• _ABOUT THIS EXERCISE_: Reproduce the entries below verbatim, beginning with the first line and stopping after the line that contains "ICCS 2022 startet /".

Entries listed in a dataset
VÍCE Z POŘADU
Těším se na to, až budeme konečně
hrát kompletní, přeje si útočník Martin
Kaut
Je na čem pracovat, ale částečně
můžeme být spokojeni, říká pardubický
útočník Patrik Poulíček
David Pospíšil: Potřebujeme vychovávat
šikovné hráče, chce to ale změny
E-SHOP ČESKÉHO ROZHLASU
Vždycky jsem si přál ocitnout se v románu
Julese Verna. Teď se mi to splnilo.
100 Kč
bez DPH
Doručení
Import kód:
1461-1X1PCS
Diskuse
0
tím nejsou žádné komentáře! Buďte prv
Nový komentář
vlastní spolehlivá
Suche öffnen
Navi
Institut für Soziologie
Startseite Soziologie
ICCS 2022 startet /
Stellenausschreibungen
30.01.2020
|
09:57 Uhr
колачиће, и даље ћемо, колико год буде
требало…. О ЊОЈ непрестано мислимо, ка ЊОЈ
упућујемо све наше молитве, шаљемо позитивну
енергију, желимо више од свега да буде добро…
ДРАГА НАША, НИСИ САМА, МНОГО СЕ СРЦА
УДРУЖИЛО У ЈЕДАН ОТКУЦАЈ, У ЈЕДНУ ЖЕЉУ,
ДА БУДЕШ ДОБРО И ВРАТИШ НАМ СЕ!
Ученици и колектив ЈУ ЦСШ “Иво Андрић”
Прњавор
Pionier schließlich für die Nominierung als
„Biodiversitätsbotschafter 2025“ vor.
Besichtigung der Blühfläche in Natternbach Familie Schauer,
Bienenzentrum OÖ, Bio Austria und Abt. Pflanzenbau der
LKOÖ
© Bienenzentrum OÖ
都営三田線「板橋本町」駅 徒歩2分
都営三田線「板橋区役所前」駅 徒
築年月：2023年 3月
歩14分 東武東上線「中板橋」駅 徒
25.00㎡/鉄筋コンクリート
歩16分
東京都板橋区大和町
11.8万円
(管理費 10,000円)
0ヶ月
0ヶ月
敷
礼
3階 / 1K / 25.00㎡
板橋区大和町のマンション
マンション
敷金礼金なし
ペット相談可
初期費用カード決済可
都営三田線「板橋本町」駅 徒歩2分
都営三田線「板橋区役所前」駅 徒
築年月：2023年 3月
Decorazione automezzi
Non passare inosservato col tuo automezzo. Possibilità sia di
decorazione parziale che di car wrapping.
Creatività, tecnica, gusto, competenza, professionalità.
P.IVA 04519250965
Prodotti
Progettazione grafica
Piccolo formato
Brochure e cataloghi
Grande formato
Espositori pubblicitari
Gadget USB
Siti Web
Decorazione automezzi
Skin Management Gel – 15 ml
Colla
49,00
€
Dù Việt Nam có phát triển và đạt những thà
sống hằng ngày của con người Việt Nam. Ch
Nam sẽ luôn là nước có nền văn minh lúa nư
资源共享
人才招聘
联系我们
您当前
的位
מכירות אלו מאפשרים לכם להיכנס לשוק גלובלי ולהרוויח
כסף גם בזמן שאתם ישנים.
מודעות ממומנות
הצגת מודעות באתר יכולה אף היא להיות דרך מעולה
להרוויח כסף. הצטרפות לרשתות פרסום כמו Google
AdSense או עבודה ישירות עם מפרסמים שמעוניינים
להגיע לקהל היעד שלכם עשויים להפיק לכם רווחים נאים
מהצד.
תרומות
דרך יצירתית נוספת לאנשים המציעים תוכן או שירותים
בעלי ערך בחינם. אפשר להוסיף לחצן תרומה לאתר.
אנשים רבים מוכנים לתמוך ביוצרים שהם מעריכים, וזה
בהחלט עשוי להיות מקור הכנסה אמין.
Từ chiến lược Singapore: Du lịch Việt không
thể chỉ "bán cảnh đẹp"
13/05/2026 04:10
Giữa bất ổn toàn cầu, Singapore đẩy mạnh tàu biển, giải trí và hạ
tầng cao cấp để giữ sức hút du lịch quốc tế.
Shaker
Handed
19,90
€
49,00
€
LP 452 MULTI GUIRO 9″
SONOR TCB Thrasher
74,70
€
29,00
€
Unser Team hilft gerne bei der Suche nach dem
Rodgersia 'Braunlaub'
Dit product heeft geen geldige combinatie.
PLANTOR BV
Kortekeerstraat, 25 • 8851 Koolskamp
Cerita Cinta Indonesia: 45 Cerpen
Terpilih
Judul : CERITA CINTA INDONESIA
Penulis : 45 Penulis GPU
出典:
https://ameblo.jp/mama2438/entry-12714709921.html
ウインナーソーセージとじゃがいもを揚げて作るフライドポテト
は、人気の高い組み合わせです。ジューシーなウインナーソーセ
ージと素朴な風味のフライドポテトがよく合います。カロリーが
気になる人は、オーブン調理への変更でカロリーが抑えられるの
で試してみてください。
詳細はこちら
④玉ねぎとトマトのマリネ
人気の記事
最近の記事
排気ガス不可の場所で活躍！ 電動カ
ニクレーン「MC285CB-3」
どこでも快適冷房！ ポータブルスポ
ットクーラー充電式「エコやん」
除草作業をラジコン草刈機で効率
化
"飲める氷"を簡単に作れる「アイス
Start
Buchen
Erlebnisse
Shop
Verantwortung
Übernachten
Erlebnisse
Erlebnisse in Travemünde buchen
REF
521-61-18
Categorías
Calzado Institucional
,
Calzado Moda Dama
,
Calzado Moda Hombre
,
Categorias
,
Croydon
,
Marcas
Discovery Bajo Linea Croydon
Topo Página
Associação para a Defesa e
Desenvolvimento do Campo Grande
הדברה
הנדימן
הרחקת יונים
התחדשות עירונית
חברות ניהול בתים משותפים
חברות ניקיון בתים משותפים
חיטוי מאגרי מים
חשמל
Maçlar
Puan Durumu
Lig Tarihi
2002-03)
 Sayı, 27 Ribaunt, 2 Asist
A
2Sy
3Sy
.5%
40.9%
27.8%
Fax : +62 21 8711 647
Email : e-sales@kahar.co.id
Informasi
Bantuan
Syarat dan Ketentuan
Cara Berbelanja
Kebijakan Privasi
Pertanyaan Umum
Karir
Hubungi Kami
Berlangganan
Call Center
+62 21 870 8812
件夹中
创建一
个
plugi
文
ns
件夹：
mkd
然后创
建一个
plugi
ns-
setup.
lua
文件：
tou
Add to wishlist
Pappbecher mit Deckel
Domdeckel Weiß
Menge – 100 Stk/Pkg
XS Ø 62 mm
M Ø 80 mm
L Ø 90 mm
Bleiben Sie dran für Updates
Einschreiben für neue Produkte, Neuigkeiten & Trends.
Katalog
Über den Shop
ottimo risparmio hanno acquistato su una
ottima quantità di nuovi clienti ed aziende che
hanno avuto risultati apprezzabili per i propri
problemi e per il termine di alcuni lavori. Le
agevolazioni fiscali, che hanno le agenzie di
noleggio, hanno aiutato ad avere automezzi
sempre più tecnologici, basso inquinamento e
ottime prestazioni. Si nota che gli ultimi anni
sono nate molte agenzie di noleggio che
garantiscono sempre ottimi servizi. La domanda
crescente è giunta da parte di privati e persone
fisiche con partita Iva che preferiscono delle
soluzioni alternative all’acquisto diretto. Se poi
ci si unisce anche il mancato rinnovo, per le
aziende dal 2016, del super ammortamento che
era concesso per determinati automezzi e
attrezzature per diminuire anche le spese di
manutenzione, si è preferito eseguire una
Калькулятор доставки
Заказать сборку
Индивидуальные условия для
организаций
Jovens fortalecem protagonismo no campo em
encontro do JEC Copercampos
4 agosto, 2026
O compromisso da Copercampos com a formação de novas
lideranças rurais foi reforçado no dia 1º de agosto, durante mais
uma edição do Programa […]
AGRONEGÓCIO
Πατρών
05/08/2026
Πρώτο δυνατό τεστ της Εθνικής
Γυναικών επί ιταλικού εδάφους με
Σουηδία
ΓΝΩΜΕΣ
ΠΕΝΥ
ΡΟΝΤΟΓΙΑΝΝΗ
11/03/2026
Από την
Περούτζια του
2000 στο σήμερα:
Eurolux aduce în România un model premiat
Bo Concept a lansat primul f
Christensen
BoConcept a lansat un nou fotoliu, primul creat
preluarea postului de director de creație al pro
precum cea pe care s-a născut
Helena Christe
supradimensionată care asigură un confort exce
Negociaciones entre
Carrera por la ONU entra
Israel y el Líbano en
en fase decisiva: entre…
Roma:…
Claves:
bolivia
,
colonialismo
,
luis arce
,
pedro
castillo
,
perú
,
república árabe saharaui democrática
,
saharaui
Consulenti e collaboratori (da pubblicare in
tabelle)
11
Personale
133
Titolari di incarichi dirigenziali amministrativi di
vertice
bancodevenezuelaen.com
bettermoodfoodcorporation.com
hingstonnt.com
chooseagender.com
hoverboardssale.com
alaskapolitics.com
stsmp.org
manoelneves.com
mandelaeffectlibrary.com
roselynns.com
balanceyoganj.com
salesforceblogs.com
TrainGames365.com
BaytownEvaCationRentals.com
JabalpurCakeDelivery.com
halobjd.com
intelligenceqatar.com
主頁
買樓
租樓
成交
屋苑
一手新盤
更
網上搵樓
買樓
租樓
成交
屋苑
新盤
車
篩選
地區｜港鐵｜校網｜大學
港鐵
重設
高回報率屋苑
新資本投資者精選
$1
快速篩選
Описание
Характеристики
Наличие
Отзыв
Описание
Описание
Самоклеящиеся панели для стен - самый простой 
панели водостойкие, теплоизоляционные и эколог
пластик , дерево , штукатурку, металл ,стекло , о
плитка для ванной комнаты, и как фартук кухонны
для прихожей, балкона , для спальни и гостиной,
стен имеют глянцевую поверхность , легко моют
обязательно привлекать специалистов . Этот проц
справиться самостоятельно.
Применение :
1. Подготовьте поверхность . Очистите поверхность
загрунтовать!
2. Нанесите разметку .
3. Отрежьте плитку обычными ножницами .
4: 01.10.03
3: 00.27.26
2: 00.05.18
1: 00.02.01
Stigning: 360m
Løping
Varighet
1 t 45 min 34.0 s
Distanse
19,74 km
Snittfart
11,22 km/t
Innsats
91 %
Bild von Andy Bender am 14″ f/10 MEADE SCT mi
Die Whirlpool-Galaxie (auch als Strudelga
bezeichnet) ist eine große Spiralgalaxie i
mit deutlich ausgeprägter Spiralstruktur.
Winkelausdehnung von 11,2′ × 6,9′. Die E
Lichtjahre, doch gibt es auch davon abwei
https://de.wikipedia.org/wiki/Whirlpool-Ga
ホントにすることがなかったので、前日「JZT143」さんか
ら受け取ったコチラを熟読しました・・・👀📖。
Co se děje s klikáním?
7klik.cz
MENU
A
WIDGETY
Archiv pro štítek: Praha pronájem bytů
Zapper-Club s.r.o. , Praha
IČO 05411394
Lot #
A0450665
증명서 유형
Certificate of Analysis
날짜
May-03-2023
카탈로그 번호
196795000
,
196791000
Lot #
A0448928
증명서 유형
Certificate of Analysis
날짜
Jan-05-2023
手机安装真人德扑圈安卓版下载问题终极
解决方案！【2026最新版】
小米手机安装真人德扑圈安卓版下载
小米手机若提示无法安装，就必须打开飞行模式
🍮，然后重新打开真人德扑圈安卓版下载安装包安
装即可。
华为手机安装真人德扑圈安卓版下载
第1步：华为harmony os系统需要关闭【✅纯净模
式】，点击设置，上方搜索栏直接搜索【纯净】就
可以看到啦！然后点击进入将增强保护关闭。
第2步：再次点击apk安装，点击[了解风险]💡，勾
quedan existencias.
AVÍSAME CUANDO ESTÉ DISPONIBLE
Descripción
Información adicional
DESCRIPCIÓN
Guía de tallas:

• _RESULT FOR THIS EXERCISE_:
VÍCE Z POŘADU
Těším se na to, až budeme konečně
hrát kompletní, přeje si útočník Martin
Kaut
Je na čem pracovat, ale částečně
můžeme být spokojeni, říká pardubický
útočník Patrik Poulíček
David Pospíšil: Potřebujeme vychovávat
šikovné hráče, chce to ale změny
E-SHOP ČESKÉHO ROZHLASU
Vždycky jsem si přál ocitnout se v románu
Julese Verna. Teď se mi to splnilo.
100 Kč
bez DPH
Doručení
Import kód:
1461-1X1PCS
Diskuse
0
tím nejsou žádné komentáře! Buďte prv
Nový komentář
vlastní spolehlivá
Suche öffnen
Navi
Institut für Soziologie
Startseite Soziologie
ICCS 2022 startet /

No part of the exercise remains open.